Note: `KMP_DUPLICATE_LIB_OK=TRUE` is needed on this machine due to duplicate OpenMP libraries.

## Testing

### Test files
- `tests/test_mppi.py` — 64 tests covering MPPI/SMPPI/KMPPI correctness and solution quality
- `tests/test_batch_wrapper.py` — 2 tests for handle_batch_input decorator
- `tests/benchmark_mppi.py` — Timing + solution quality benchmarks

### Test categories in test_mppi.py
- **TestMPPI** (26): shapes, bounds, features, determinism, state handling
- **TestSMPPI** (11): SMPPI-specific behavior, smoothness, action sequences
- **TestKMPPI** (12): kernel interpolation, support points, stability
- **TestSpecificActionSampler** (1): custom sampler integration
- **TestEdgeCases** (5): numpy input, high-dim, 1-sample, float32
- **TestSolutionQuality** (9): goal convergence, cost bounds, determinism, bounded actions

### Baseline performance (CPU, K=500, T=15)

Stored entries:

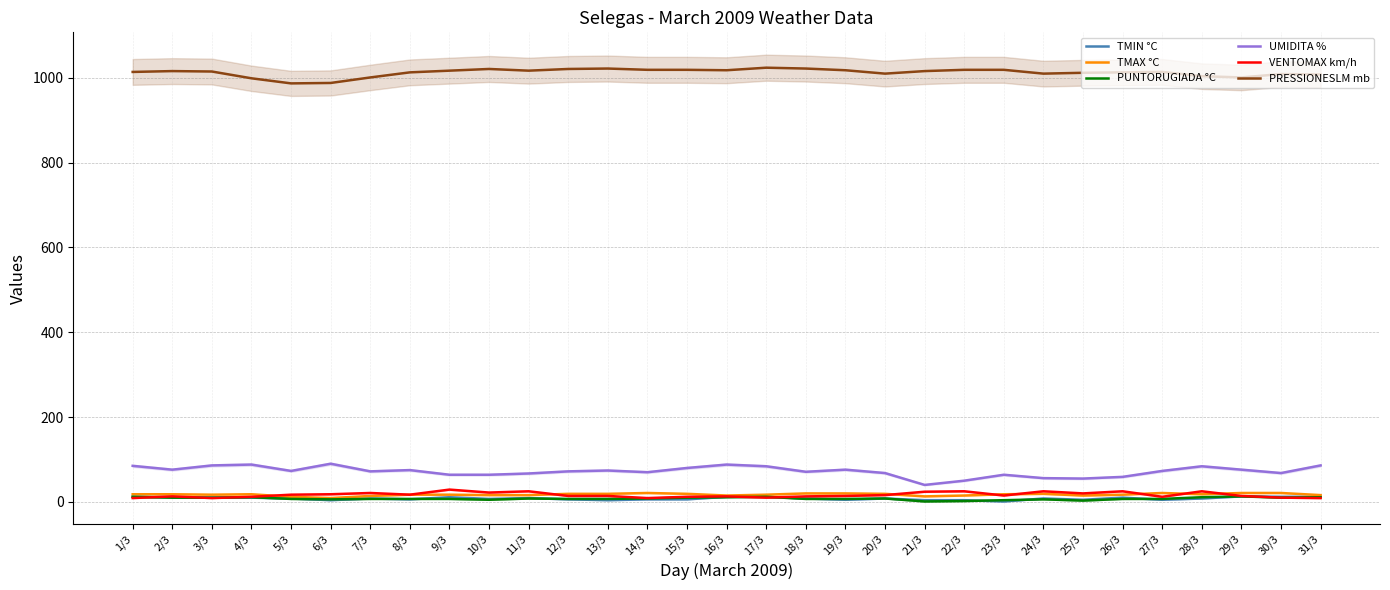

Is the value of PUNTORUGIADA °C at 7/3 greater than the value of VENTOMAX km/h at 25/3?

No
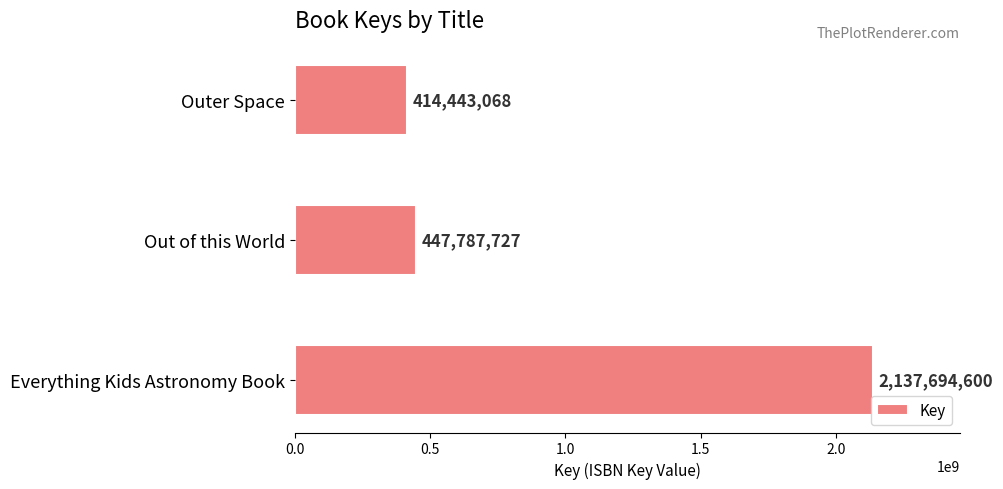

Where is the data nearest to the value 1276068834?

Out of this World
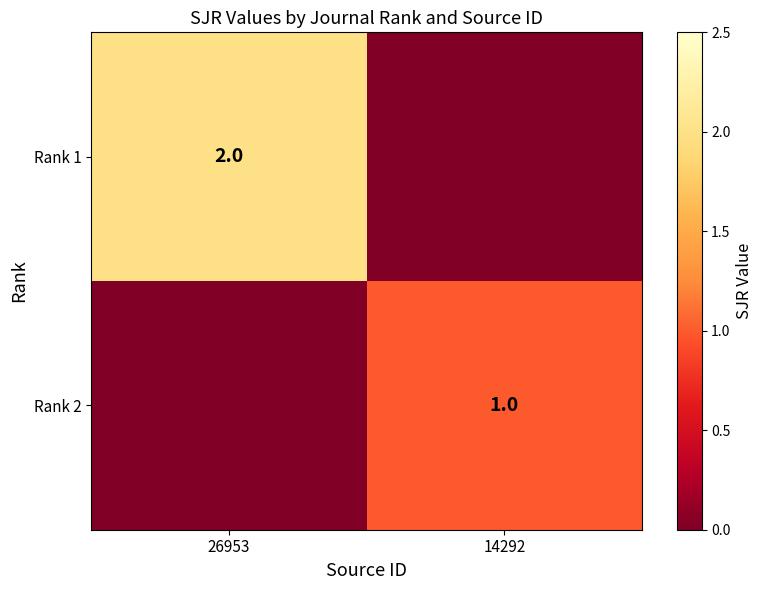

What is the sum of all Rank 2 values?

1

EXPLORE THE MATERIAL:
#1 Translate this sentence from the testing notes into Spanish: "Note: `KMP_DUPLICATE_LIB_OK=TRUE` is needed on this machine due to duplicate OpenMP libraries."
#2 Transcribe the testing notes from "### Test files" up to and including "(CPU, K=500, T=15)".
These entries were gathered from a separate source.

RESPONSES FOR EACH TASK:
#1 Nota: `KMP_DUPLICATE_LIB_OK=TRUE` es necesario en esta máquina debido a bibliotecas OpenMP duplicadas.

#2
### Test files
- `tests/test_mppi.py` — 64 tests covering MPPI/SMPPI/KMPPI correctness and solution quality
- `tests/test_batch_wrapper.py` — 2 tests for handle_batch_input decorator
- `tests/benchmark_mppi.py` — Timing + solution quality benchmarks

### Test categories in test_mppi.py
- **TestMPPI** (26): shapes, bounds, features, determinism, state handling
- **TestSMPPI** (11): SMPPI-specific behavior, smoothness, action sequences
- **TestKMPPI** (12): kernel interpolation, support points, stability
- **TestSpecificActionSampler** (1): custom sampler integration
- **TestEdgeCases** (5): numpy input, high-dim, 1-sample, float32
- **TestSolutionQuality** (9): goal convergence, cost bounds, determinism, bounded actions

### Baseline performance (CPU, K=500, T=15)